> SELECTED EXTRACT
**********

Mass filing of clang warnings

Hans-Christoph Steiner hans at guardianproject.info
Mon Mar 16 18:56:43 CET 2015



Werner Koch:
> On Fri, 13 Mar 2015 15:48, hans at guardianproject.info said:
> 
>> That's the kind of stuff that I'm talking about.  The key point I'm talking
>> about is not about whether the code that triggers the warning is correct or
>> not.  It is about making it correct AND simple enough for cppcheck to
>> understand.  That last point is what I'm discussing.
> 
> I know.  However it depends on the case.  A change like 
> 
>   -  char buffer[BUFFER_SIZE];
>   +  char buffer[BUFFER_SIZE] = ""; // make cppcheck happy
> 
> this wrong.  BUFFER is not expected to be initialized.  A flow analysis
> may later come and warn about a useless initialization of BUFFER.

**********

Dataset entries
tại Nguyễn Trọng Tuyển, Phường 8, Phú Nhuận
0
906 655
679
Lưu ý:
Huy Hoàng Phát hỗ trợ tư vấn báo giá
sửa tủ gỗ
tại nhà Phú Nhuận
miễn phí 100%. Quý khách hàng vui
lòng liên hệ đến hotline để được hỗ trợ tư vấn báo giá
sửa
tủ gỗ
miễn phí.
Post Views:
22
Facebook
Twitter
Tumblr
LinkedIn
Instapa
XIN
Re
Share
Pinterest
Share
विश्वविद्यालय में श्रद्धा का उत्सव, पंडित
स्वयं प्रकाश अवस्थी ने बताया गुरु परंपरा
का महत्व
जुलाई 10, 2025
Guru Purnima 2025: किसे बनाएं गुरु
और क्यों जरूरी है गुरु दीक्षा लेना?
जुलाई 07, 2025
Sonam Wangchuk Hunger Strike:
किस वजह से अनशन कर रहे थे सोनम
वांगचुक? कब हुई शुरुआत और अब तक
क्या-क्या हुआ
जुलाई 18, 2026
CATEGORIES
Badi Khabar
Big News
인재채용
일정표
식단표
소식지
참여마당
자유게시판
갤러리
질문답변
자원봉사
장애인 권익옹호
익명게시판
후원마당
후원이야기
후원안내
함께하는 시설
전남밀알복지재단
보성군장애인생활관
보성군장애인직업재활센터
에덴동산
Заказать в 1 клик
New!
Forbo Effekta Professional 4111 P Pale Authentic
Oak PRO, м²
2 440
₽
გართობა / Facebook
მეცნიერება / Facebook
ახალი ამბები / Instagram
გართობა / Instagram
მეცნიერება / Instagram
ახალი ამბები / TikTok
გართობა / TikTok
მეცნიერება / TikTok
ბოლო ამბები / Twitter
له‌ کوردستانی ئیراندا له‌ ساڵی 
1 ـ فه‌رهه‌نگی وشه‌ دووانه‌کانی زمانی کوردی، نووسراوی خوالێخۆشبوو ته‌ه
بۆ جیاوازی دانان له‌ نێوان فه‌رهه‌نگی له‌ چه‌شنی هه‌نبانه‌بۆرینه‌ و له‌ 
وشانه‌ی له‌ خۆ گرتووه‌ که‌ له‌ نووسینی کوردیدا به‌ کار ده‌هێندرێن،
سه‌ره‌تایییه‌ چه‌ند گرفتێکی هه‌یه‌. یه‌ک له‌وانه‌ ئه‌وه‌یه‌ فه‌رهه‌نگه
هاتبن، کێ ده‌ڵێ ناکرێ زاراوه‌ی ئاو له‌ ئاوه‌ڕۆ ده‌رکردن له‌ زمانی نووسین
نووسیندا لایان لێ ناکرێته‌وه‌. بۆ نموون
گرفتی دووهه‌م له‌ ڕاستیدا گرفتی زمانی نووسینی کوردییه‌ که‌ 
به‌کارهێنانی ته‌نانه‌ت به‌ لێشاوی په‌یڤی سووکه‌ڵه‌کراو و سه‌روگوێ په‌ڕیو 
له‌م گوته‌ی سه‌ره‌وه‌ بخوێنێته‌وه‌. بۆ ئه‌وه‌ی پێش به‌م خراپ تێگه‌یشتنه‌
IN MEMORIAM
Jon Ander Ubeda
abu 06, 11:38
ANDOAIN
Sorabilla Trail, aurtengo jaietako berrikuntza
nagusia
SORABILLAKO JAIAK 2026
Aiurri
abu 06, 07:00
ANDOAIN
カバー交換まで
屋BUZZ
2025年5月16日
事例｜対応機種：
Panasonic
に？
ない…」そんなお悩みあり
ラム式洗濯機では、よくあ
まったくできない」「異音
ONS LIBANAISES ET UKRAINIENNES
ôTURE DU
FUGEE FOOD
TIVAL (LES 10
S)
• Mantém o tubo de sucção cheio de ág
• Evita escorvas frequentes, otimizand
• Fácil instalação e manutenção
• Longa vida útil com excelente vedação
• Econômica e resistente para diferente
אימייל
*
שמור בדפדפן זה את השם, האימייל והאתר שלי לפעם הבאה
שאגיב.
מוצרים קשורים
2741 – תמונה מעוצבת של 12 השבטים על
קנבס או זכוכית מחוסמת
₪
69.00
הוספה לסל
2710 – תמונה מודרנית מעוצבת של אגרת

**********

> EXERCISE INSTRUCTIONS
1. In the message about clang warnings, why does the reply object to initializing the buffer with an empty string to satisfy cppcheck?
2. Rewrite the rows from their first line through the line containing "بۆ جیاوازی دانان", swapping "Share" for "Repost" and leaving everything else unchanged.
The rows have no connection to the message above them.

> YOUR RESPONSES
1. The reply calls the change wrong because BUFFER is not expected to be initialized. It adds that a flow analysis may later come along and warn about a useless initialization of BUFFER.

2.
tại Nguyễn Trọng Tuyển, Phường 8, Phú Nhuận
0
906 655
679
Lưu ý:
Huy Hoàng Phát hỗ trợ tư vấn báo giá
sửa tủ gỗ
tại nhà Phú Nhuận
miễn phí 100%. Quý khách hàng vui
lòng liên hệ đến hotline để được hỗ trợ tư vấn báo giá
sửa
tủ gỗ
miễn phí.
Post Views:
22
Facebook
Twitter
Tumblr
LinkedIn
Instapa
XIN
Re
Repost
Pinterest
Repost
विश्वविद्यालय में श्रद्धा का उत्सव, पंडित
स्वयं प्रकाश अवस्थी ने बताया गुरु परंपरा
का महत्व
जुलाई 10, 2025
Guru Purnima 2025: किसे बनाएं गुरु
और क्यों जरूरी है गुरु दीक्षा लेना?
जुलाई 07, 2025
Sonam Wangchuk Hunger Strike:
किस वजह से अनशन कर रहे थे सोनम
वांगचुक? कब हुई शुरुआत और अब तक
क्या-क्या हुआ
जुलाई 18, 2026
CATEGORIES
Badi Khabar
Big News
인재채용
일정표
식단표
소식지
참여마당
자유게시판
갤러리
질문답변
자원봉사
장애인 권익옹호
익명게시판
후원마당
후원이야기
후원안내
함께하는 시설
전남밀알복지재단
보성군장애인생활관
보성군장애인직업재활센터
에덴동산
Заказать в 1 клик
New!
Forbo Effekta Professional 4111 P Pale Authentic
Oak PRO, м²
2 440
₽
გართობა / Facebook
მეცნიერება / Facebook
ახალი ამბები / Instagram
გართობა / Instagram
მეცნიერება / Instagram
ახალი ამბები / TikTok
გართობა / TikTok
მეცნიერება / TikTok
ბოლო ამბები / Twitter
له‌ کوردستانی ئیراندا له‌ ساڵی 
1 ـ فه‌رهه‌نگی وشه‌ دووانه‌کانی زمانی کوردی، نووسراوی خوالێخۆشبوو ته‌ه
بۆ جیاوازی دانان له‌ نێوان فه‌رهه‌نگی له‌ چه‌شنی هه‌نبانه‌بۆرینه‌ و له‌ 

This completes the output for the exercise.